**TASK DETAILS:** Express every line of the data as an entry in a numbered list, omitting any blank lines.

____ PROVIDED ENTRIES

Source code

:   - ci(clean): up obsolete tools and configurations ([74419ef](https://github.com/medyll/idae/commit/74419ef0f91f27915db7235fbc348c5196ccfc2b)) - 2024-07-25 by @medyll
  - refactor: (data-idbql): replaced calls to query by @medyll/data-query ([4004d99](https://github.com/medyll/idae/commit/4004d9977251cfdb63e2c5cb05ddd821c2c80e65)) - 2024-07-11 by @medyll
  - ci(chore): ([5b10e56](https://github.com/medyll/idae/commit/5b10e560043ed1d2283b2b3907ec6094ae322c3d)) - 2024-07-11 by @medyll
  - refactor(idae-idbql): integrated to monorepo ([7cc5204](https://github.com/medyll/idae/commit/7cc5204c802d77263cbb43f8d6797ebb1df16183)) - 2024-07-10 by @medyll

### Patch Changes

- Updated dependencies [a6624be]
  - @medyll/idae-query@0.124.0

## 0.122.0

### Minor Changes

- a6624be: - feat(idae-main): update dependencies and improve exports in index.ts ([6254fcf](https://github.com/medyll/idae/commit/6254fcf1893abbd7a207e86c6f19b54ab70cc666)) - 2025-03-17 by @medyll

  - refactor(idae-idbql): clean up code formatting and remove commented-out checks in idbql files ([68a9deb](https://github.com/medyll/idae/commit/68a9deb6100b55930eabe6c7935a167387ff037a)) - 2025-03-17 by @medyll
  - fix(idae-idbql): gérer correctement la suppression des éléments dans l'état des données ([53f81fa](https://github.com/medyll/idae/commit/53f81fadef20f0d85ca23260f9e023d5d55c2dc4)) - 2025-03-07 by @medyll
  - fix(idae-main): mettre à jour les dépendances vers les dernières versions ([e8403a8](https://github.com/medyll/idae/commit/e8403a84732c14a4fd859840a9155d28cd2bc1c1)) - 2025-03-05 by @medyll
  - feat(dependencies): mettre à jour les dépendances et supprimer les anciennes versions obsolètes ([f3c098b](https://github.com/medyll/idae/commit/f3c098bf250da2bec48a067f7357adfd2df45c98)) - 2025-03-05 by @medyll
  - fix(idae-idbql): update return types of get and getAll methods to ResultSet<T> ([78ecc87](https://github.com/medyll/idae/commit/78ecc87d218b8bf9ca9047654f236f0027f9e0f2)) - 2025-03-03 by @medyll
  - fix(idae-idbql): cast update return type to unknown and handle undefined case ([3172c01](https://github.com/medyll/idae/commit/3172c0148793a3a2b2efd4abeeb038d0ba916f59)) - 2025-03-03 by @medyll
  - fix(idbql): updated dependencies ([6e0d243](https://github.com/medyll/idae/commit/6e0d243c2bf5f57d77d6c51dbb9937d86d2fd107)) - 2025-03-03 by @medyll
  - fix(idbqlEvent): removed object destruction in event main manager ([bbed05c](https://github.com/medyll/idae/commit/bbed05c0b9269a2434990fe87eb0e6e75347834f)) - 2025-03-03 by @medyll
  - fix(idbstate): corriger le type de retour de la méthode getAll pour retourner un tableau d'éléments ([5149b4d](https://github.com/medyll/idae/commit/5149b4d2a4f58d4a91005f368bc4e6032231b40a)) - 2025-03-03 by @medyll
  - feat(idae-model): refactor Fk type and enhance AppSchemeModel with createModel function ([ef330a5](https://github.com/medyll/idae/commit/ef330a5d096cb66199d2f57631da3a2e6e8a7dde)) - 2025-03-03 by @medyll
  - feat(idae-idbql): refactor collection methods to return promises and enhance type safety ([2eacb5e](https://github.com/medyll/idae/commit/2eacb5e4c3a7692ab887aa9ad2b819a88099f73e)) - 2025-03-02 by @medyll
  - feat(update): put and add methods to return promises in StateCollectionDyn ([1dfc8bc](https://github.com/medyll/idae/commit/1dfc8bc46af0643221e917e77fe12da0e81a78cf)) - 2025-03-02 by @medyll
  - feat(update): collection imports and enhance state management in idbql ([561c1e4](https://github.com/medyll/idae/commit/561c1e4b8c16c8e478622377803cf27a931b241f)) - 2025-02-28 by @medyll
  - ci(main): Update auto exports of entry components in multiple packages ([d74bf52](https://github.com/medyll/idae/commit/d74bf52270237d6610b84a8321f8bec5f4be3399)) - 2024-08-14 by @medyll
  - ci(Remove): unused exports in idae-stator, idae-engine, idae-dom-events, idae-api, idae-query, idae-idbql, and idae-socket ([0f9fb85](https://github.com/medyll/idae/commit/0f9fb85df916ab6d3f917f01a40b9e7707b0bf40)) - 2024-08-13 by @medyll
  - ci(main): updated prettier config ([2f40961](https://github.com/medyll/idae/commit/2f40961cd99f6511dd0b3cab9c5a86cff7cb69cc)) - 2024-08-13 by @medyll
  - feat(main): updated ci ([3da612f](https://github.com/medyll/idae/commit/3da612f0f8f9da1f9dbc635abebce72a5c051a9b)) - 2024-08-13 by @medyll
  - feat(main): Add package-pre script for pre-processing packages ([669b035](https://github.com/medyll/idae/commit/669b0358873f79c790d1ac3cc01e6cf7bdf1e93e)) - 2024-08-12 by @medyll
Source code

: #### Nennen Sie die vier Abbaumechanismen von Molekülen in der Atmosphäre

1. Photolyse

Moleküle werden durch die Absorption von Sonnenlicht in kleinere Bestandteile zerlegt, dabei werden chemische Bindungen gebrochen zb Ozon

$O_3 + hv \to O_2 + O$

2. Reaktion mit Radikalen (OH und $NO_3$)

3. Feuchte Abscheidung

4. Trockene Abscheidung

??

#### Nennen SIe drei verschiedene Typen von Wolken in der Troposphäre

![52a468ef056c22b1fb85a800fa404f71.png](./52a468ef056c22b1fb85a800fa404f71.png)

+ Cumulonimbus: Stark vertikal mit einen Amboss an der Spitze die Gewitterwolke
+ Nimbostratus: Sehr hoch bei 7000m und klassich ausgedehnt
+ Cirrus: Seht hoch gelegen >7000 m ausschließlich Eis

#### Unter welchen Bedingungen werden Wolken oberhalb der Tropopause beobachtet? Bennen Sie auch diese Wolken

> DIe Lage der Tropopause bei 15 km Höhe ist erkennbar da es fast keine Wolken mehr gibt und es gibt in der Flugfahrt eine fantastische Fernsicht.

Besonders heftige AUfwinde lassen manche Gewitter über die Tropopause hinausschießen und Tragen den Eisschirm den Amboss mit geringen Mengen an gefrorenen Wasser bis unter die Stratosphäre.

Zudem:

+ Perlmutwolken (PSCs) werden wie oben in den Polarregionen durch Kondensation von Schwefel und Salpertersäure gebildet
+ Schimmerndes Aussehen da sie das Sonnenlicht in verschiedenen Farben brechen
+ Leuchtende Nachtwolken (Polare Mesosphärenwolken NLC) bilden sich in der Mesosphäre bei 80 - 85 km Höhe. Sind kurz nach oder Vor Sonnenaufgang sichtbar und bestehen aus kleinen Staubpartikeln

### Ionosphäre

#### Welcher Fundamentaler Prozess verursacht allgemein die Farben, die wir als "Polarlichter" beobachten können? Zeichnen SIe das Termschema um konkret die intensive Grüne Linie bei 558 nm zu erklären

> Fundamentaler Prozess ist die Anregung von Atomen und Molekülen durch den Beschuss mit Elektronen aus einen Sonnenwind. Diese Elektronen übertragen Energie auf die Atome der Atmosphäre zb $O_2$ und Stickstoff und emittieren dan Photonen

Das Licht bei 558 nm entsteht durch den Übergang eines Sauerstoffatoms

________

**SOLUTION TO THIS EXERCISE:**
1. Source code
2. :   - ci(clean): up obsolete tools and configurations ([74419ef](https://github.com/medyll/idae/commit/74419ef0f91f27915db7235fbc348c5196ccfc2b)) - 2024-07-25 by @medyll
3.   - refactor: (data-idbql): replaced calls to query by @medyll/data-query ([4004d99](https://github.com/medyll/idae/commit/4004d9977251cfdb63e2c5cb05ddd821c2c80e65)) - 2024-07-11 by @medyll
4.   - ci(chore): ([5b10e56](https://github.com/medyll/idae/commit/5b10e560043ed1d2283b2b3907ec6094ae322c3d)) - 2024-07-11 by @medyll
5.   - refactor(idae-idbql): integrated to monorepo ([7cc5204](https://github.com/medyll/idae/commit/7cc5204c802d77263cbb43f8d6797ebb1df16183)) - 2024-07-10 by @medyll
6. ### Patch Changes
7. - Updated dependencies [a6624be]
8.   - @medyll/idae-query@0.124.0
9. ## 0.122.0
10. ### Minor Changes
11. - a6624be: - feat(idae-main): update dependencies and improve exports in index.ts ([6254fcf](https://github.com/medyll/idae/commit/6254fcf1893abbd7a207e86c6f19b54ab70cc666)) - 2025-03-17 by @medyll
12.   - refactor(idae-idbql): clean up code formatting and remove commented-out checks in idbql files ([68a9deb](https://github.com/medyll/idae/commit/68a9deb6100b55930eabe6c7935a167387ff037a)) - 2025-03-17 by @medyll
13.   - fix(idae-idbql): gérer correctement la suppression des éléments dans l'état des données ([53f81fa](https://github.com/medyll/idae/commit/53f81fadef20f0d85ca23260f9e023d5d55c2dc4)) - 2025-03-07 by @medyll
14.   - fix(idae-main): mettre à jour les dépendances vers les dernières versions ([e8403a8](https://github.com/medyll/idae/commit/e8403a84732c14a4fd859840a9155d28cd2bc1c1)) - 2025-03-05 by @medyll
15.   - feat(dependencies): mettre à jour les dépendances et supprimer les anciennes versions obsolètes ([f3c098b](https://github.com/medyll/idae/commit/f3c098bf250da2bec48a067f7357adfd2df45c98)) - 2025-03-05 by @medyll
16.   - fix(idae-idbql): update return types of get and getAll methods to ResultSet<T> ([78ecc87](https://github.com/medyll/idae/commit/78ecc87d218b8bf9ca9047654f236f0027f9e0f2)) - 2025-03-03 by @medyll
17.   - fix(idae-idbql): cast update return type to unknown and handle undefined case ([3172c01](https://github.com/medyll/idae/commit/3172c0148793a3a2b2efd4abeeb038d0ba916f59)) - 2025-03-03 by @medyll
18.   - fix(idbql): updated dependencies ([6e0d243](https://github.com/medyll/idae/commit/6e0d243c2bf5f57d77d6c51dbb9937d86d2fd107)) - 2025-03-03 by @medyll
19.   - fix(idbqlEvent): removed object destruction in event main manager ([bbed05c](https://github.com/medyll/idae/commit/bbed05c0b9269a2434990fe87eb0e6e75347834f)) - 2025-03-03 by @medyll
20.   - fix(idbstate): corriger le type de retour de la méthode getAll pour retourner un tableau d'éléments ([5149b4d](https://github.com/medyll/idae/commit/5149b4d2a4f58d4a91005f368bc4e6032231b40a)) - 2025-03-03 by @medyll
21.   - feat(idae-model): refactor Fk type and enhance AppSchemeModel with createModel function ([ef330a5](https://github.com/medyll/idae/commit/ef330a5d096cb66199d2f57631da3a2e6e8a7dde)) - 2025-03-03 by @medyll
22.   - feat(idae-idbql): refactor collection methods to return promises and enhance type safety ([2eacb5e](https://github.com/medyll/idae/commit/2eacb5e4c3a7692ab887aa9ad2b819a88099f73e)) - 2025-03-02 by @medyll
23.   - feat(update): put and add methods to return promises in StateCollectionDyn ([1dfc8bc](https://github.com/medyll/idae/commit/1dfc8bc46af0643221e917e77fe12da0e81a78cf)) - 2025-03-02 by @medyll
24.   - feat(update): collection imports and enhance state management in idbql ([561c1e4](https://github.com/medyll/idae/commit/561c1e4b8c16c8e478622377803cf27a931b241f)) - 2025-02-28 by @medyll
25.   - ci(main): Update auto exports of entry components in multiple packages ([d74bf52](https://github.com/medyll/idae/commit/d74bf52270237d6610b84a8321f8bec5f4be3399)) - 2024-08-14 by @medyll
26.   - ci(Remove): unused exports in idae-stator, idae-engine, idae-dom-events, idae-api, idae-query, idae-idbql, and idae-socket ([0f9fb85](https://github.com/medyll/idae/commit/0f9fb85df916ab6d3f917f01a40b9e7707b0bf40)) - 2024-08-13 by @medyll
27.   - ci(main): updated prettier config ([2f40961](https://github.com/medyll/idae/commit/2f40961cd99f6511dd0b3cab9c5a86cff7cb69cc)) - 2024-08-13 by @medyll
28.   - feat(main): updated ci ([3da612f](https://github.com/medyll/idae/commit/3da612f0f8f9da1f9dbc635abebce72a5c051a9b)) - 2024-08-13 by @medyll
29.   - feat(main): Add package-pre script for pre-processing packages ([669b035](https://github.com/medyll/idae/commit/669b0358873f79c790d1ac3cc01e6cf7bdf1e93e)) - 2024-08-12 by @medyll
30. Source code
31. : #### Nennen Sie die vier Abbaumechanismen von Molekülen in der Atmosphäre
32. 1. Photolyse
33. Moleküle werden durch die Absorption von Sonnenlicht in kleinere Bestandteile zerlegt, dabei werden chemische Bindungen gebrochen zb Ozon
34. $O_3 + hv \to O_2 + O$
35. 2. Reaktion mit Radikalen (OH und $NO_3$)
36. 3. Feuchte Abscheidung
37. 4. Trockene Abscheidung
38. ??
39. #### Nennen SIe drei verschiedene Typen von Wolken in der Troposphäre
40. ![52a468ef056c22b1fb85a800fa404f71.png](./52a468ef056c22b1fb85a800fa404f71.png)
41. + Cumulonimbus: Stark vertikal mit einen Amboss an der Spitze die Gewitterwolke
42. + Nimbostratus: Sehr hoch bei 7000m und klassich ausgedehnt
43. + Cirrus: Seht hoch gelegen >7000 m ausschließlich Eis
44. #### Unter welchen Bedingungen werden Wolken oberhalb der Tropopause beobachtet? Bennen Sie auch diese Wolken
45. > DIe Lage der Tropopause bei 15 km Höhe ist erkennbar da es fast keine Wolken mehr gibt und es gibt in der Flugfahrt eine fantastische Fernsicht.
46. Besonders heftige AUfwinde lassen manche Gewitter über die Tropopause hinausschießen und Tragen den Eisschirm den Amboss mit geringen Mengen an gefrorenen Wasser bis unter die Stratosphäre.
47. Zudem:
48. + Perlmutwolken (PSCs) werden wie oben in den Polarregionen durch Kondensation von Schwefel und Salpertersäure gebildet
49. + Schimmerndes Aussehen da sie das Sonnenlicht in verschiedenen Farben brechen
50. + Leuchtende Nachtwolken (Polare Mesosphärenwolken NLC) bilden sich in der Mesosphäre bei 80 - 85 km Höhe. Sind kurz nach oder Vor Sonnenaufgang sichtbar und bestehen aus kleinen Staubpartikeln
51. ### Ionosphäre
52. #### Welcher Fundamentaler Prozess verursacht allgemein die Farben, die wir als "Polarlichter" beobachten können? Zeichnen SIe das Termschema um konkret die intensive Grüne Linie bei 558 nm zu erklären
53. > Fundamentaler Prozess ist die Anregung von Atomen und Molekülen durch den Beschuss mit Elektronen aus einen Sonnenwind. Diese Elektronen übertragen Energie auf die Atome der Atmosphäre zb $O_2$ und Stickstoff und emittieren dan Photonen
54. Das Licht bei 558 nm entsteht durch den Übergang eines Sauerstoffatoms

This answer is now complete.